I was standing at the bow and had the impression he watched me when approaching the bow. It was a moving experience and I am glad that Kirsten was moved by this so much, too. Luckily, Kirsten also took a video with her smartphone since. I had filmed the scene with an empty battery in my Gopro, and all my expert video material showed were still images of the blue sea but not a single video of our dolphin.
We then passed a sandbank north of Anholt with exceptionally green water which I have never seen in another location outside of this Area around Anholt. The last stretch to the harbour was with wind abeam and waves from the side and our B&G autohelm was struggeling hard to keep this course. We took down the sails in the swell at the harbour entrance and tied the sail tightly to the boom to minimize wind resistance when picking up the mooring buoy with the stern line in side wind at the west pier of Anholt harbour.
Days 33 – 37 Endless Holidays on Anholt
and to the small village.
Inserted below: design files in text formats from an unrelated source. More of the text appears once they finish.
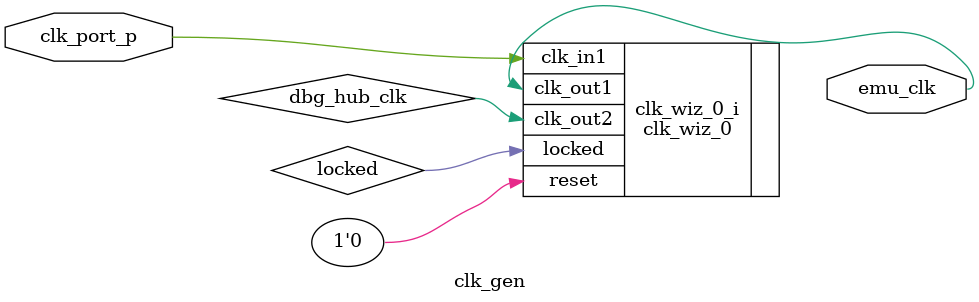
<source format=sv>
`timescale 1ns/1ps

`default_nettype none
module clk_gen(
	input wire logic clk_port_p,
	output wire logic emu_clk
);

`ifdef SIMULATION_MODE_MSDSL
	// emulator clock sequence
	logic emu_clk_state = 1'b0;
	initial begin
		// since the reset signal is initially "1", this delay+posedge will
		// cause the MSDSL blocks to be reset
	    #((0.5*`DT_MSDSL)*1s);
	    emu_clk_state = 1'b1;

	    // clock runs forever
	    forever begin
	        #((0.5*`DT_MSDSL)*1s);
	        emu_clk_state = ~emu_clk_state;
	    end
	end

	// output assignment
	assign emu_clk = emu_clk_state;
`else
	logic dbg_hub_clk, locked;
	clk_wiz_0 clk_wiz_0_i(
		// input clock
		.clk_in1(clk_port_p),
		// output clocks
		.clk_out1(emu_clk),
		.clk_out2(dbg_hub_clk),
		// other signals
		.reset(1'b0),
		.locked(locked)
	);
`endif // `ifdef SIMULATION_MODE_MSDSL

endmodule
`default_nettype wire
</source>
I had two days of kitesurfing, one on the north coast, and the other on the west coast, in near-ideal conditions, all on myself with only half a dozen walkers on the beach. We bought plaice from the local fishermen and had them for dinner on two evenings. Kirsten used my as guinea pig for her second attempt to bake a cake in our gas stove.
The upper half looked and tasted very nice whereas the bottom was still burnt black and flooded EASY with that burned smell yet another time.
I spent one day drawing the arch for our solar panels and the bimini to be constructed in 2017.
We met a very nice German-Danish couple with their son on their Bavaria 46 and ended up talking to each other, about us, our boats, and our future travel plans, for two days.